Date: Wed, 5 Feb 2025 11:35:30 +0100
Subject: [PATCH 08/15] Added accuracy and tests for it and Jan model

---
 tests/test_metrics.py     | 16 +++++++++++++++-
 tests/test_models.py      | 17 ++++++++++++++++-
 utils/load_metric.py      |  6 +++---
 utils/metrics/__init__.py |  3 ++-
 utils/metrics/accuracy.py | 32 ++++++++++++++++++++++++++++++++
 5 files changed, 68 insertions(+), 6 deletions(-)
 create mode 100644 utils/metrics/accuracy.py

diff --git a/tests/test_metrics.py b/tests/test_metrics.py
index 1074d26..ccd665e 100644
--- a/tests/test_metrics.py
+++ b/tests/test_metrics.py
@@ -1,5 +1,5 @@
 
-from utils.metrics import F1Score, Precision, Recall
+from utils.metrics import F1Score, Precision, Recall, Accuracy
 
 
 
@@ -84,3 +84,17 @@ def test_for_zero_denominator():
         assert precision4.allclose(torch.tensor(0.0), atol=1e-5), (
             f"Precision Score: {precision4.item()}"
         )
+        
+def test_accuracy():
+    import torch
+
+    accuracy = Accuracy()
***
▶ To be done
- 1) Answer these questions about the patch:
(a) What new file does it create?
(b) How many insertions and deletions does it report in total?
(c) What class name is added to the import line in tests/test_metrics.py?
- 2) Pick out every line of the records that holds the string "cover". Case counts.
The records are unrelated to the patch.

▶ Data records
***
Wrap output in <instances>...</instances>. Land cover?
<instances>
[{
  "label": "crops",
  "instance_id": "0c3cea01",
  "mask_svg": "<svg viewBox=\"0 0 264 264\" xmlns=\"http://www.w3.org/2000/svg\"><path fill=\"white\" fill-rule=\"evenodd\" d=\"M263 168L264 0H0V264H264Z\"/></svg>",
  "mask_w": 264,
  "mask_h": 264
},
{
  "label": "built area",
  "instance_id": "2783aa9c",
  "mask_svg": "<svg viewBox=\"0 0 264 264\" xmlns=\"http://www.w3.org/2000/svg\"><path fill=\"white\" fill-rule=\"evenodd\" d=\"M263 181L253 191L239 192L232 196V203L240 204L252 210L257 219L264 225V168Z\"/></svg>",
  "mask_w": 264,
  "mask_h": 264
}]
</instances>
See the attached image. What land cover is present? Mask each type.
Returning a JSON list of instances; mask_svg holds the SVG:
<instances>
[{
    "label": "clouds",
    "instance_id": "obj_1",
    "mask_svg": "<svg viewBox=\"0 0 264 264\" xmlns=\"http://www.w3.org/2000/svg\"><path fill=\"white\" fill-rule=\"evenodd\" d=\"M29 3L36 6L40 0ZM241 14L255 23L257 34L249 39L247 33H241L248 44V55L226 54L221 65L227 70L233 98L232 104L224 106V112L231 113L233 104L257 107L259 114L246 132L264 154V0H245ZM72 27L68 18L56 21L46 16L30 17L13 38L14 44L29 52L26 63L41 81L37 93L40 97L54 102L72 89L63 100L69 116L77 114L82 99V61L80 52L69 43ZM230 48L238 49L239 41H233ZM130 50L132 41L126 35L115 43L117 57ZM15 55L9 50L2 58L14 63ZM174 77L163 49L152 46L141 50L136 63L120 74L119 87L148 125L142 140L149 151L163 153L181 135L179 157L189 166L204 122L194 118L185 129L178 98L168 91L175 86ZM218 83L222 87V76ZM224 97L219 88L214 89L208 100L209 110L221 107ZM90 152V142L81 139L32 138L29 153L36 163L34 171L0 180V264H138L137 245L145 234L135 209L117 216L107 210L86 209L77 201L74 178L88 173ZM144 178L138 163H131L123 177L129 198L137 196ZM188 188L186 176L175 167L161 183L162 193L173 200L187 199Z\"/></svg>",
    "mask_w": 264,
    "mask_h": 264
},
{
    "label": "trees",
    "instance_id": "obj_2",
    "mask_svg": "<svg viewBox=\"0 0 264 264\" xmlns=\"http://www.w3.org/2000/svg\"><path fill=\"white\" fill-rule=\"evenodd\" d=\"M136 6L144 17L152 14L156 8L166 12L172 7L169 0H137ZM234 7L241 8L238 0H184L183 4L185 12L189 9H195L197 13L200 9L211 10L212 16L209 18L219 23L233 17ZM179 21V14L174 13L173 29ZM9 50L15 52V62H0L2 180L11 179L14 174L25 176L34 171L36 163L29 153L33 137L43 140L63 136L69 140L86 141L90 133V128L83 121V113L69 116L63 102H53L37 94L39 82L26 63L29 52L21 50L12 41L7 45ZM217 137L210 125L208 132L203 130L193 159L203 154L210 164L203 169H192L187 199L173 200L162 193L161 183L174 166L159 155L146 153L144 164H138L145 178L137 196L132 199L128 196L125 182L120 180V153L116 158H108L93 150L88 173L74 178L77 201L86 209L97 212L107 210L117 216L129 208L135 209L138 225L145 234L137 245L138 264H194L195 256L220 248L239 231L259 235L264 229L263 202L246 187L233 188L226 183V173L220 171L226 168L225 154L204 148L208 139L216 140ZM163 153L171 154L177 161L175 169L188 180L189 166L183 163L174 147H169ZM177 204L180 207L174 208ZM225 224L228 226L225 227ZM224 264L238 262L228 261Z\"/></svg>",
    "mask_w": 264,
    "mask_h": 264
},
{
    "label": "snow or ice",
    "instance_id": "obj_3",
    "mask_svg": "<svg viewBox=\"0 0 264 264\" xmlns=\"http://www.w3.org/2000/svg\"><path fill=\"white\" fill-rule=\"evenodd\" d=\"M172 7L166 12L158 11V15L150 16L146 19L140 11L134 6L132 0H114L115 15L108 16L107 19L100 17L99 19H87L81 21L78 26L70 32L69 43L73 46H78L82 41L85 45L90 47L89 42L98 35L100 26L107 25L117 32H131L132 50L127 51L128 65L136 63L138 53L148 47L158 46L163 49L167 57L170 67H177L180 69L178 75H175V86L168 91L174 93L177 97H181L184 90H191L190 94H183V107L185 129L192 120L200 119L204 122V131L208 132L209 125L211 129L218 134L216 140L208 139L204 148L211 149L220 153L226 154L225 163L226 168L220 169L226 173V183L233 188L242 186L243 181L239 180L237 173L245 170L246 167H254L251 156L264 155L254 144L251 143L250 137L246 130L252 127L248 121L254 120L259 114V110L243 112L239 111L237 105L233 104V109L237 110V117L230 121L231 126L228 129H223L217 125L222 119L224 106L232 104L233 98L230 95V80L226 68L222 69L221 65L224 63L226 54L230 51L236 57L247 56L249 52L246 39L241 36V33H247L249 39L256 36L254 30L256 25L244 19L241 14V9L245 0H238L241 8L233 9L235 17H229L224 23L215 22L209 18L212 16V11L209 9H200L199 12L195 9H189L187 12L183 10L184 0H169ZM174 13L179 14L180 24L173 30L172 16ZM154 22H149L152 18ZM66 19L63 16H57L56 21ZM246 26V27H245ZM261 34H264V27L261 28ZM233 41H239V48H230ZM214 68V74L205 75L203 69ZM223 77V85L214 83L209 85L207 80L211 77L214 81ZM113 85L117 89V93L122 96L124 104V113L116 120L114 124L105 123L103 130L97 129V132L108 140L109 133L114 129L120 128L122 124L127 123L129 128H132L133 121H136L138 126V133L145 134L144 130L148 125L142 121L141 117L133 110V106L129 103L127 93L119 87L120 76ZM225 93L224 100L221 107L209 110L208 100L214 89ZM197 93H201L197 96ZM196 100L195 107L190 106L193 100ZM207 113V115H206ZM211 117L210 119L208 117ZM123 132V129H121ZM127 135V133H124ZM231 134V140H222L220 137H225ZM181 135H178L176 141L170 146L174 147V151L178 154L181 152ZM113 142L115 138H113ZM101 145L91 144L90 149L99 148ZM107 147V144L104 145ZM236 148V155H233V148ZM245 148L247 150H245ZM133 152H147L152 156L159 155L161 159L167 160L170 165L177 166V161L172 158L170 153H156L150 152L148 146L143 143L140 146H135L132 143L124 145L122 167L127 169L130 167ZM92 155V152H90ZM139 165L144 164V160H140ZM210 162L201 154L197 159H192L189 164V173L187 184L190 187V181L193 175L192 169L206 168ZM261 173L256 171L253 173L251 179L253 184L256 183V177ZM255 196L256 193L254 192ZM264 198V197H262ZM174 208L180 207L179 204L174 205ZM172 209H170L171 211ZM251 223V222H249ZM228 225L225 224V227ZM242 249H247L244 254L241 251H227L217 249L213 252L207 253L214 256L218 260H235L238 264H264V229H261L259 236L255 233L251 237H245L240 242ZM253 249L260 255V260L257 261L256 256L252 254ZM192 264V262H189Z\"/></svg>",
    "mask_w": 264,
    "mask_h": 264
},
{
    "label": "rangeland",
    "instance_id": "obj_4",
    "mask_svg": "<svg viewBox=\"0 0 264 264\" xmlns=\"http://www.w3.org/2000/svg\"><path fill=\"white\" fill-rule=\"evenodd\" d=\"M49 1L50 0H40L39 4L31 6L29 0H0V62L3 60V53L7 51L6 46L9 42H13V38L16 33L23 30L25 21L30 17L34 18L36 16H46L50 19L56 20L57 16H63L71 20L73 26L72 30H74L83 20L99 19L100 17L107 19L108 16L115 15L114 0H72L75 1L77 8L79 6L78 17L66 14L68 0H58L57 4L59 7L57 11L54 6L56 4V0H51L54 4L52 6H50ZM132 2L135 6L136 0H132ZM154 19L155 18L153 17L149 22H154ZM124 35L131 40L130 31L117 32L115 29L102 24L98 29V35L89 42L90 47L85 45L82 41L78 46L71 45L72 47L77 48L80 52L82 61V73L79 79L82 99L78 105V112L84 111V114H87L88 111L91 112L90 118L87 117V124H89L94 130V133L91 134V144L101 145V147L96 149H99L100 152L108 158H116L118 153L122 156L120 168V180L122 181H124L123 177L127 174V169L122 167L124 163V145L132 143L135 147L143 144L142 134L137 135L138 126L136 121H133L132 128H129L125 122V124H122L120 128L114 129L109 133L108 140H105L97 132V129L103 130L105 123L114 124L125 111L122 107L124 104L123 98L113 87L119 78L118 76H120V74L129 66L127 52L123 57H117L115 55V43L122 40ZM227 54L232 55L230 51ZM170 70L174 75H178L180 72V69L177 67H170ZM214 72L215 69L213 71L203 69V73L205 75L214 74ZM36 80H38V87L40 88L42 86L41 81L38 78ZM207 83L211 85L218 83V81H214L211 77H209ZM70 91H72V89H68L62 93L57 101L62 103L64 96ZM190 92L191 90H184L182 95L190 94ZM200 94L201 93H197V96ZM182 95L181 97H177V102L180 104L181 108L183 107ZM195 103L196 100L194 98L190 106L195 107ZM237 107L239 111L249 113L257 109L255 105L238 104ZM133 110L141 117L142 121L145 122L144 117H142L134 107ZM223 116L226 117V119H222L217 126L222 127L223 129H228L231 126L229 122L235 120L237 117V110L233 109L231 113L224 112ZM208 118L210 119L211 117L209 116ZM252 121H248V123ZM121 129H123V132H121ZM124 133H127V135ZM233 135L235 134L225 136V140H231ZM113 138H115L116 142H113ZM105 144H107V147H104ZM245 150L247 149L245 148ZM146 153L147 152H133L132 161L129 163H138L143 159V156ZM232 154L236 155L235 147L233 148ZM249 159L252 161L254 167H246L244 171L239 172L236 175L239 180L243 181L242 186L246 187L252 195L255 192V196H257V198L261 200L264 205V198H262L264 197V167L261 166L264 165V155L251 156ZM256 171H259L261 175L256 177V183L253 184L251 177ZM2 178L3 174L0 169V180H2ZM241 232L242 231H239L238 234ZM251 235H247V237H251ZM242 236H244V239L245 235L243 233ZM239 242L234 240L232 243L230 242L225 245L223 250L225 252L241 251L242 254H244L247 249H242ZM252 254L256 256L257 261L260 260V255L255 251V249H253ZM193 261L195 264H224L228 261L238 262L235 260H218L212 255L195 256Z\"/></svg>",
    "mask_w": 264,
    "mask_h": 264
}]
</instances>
***
▶ Written answers
- 1)
(a) utils/metrics/accuracy.py
(b) 68 insertions and 6 deletions
(c) Accuracy

- 2)
Wrap output in <instances>...</instances>. Land cover?
See the attached image. What land cover is present? Mask each type.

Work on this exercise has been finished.